The corn and soybean markets have accelerated upward in recent weeks with prices finding buying interest from a variety of areas. In particular, corn has found support from concerns that yield is not living up to expectations.
Just a month ago, the crop was expected to yield 165 bushels an acre and now estimates are moving down toward the upper 150 range. With relatively tight carryout, every change in yield can reduce stocks by about 80 million bushels. Therefore, with carryout estimated somewhere near 1.10 billion, a drop of 6 bushels an acre could theoretically suggest a likewise declining carryout to less than 700 million bushels.
Higher prices generally curb demand, so where the actual figure eventually rests may depend on just how aggressive or unaggressive end users are with high-priced corn. The point, however, is that the market is experiencing a perceived drawdown in carryout and, in turn, prices have shot higher.
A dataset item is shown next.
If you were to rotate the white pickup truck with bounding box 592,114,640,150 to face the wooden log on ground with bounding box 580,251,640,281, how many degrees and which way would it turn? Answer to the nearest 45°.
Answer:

The bean market has accelerated on concerns of weather elsewhere in the world, despite good early yield results. In addition, a ravenous appetite by China, almost regardless of price, is paramount. The supply concerns with is that, despite record crops from the U.S. last year, South America this year, and what now appears to be another U.S. record crop, the market can’t supply the world with enough inventory. Supply rationing through higher prices is occurring. Whether or not this rally in beans of over a dollar in the last month can be sustained may be anybody’s guess, and it’s unlikely if carry grows.
When prices rally, farmers are disappointed they sold early. The last four years have been volatile with rallies occurring through harvest in three of those years. We encourage farmers to take stock and perspective in just how marketing in volatile times can always seem challenging, yet when working toward building an average you’ll find that, over time, you are satisfied with your selling price.
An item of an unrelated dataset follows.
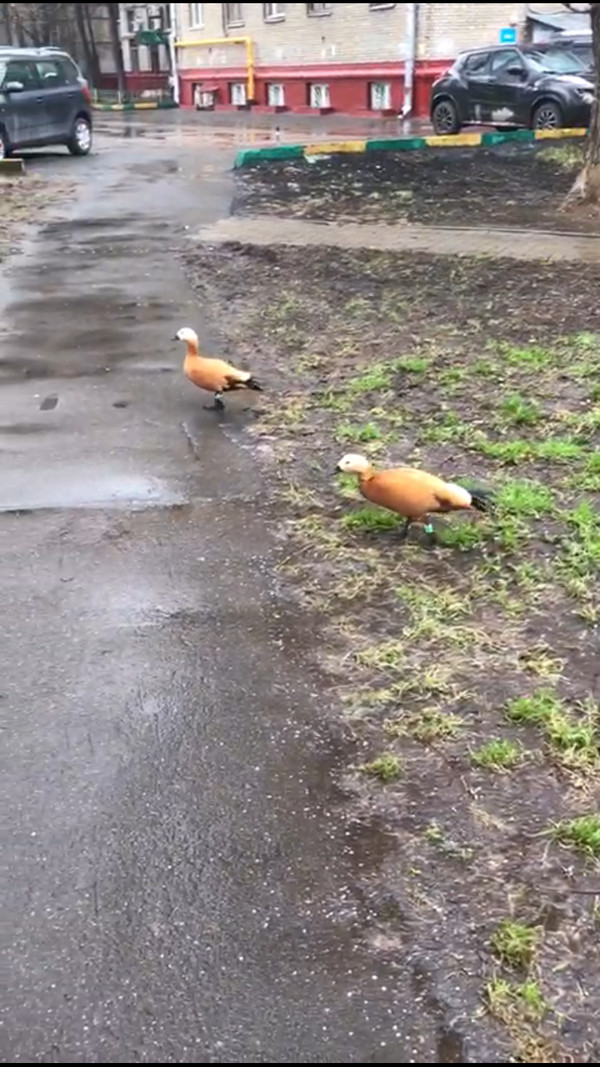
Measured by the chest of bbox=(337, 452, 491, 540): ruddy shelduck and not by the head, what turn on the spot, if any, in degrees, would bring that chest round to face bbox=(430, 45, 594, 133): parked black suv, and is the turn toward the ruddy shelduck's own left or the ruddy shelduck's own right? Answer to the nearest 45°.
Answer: approximately 90° to the ruddy shelduck's own right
Now is not the time to shy away from marketing. For those who sell early and feel disappointed, just remember back to a couple of years ago when corn prices were over $8 a bushel and then dropped under $3 in a matter of just a few quick months. We’re not forecasting that this year, although prices can go from looking very bullish to very weak merely on speculative liquidation. Funds have moved into net long positions at a record pace. If funds and speculators exit the market at the same time, prices could have a violent move downward. Therefore, selling value and looking at variables like return on investment and cash flow needs make sense in a year of high volatility.
Ownership of corn or soybeans is great when the market is going up and heartbreaking when prices drop. Our point is, continue to do the right thing and sell enough product on rising value to a point where you are comfortable. After enough is sold on price, allow the market to run to the upside as far as it wants without jumping in front of it. The best method to do this is to follow the market with trigger points or stops. These are executed when the market begins to show weakness. This method can often help producers capture what we would term the middle ground of a significant rally.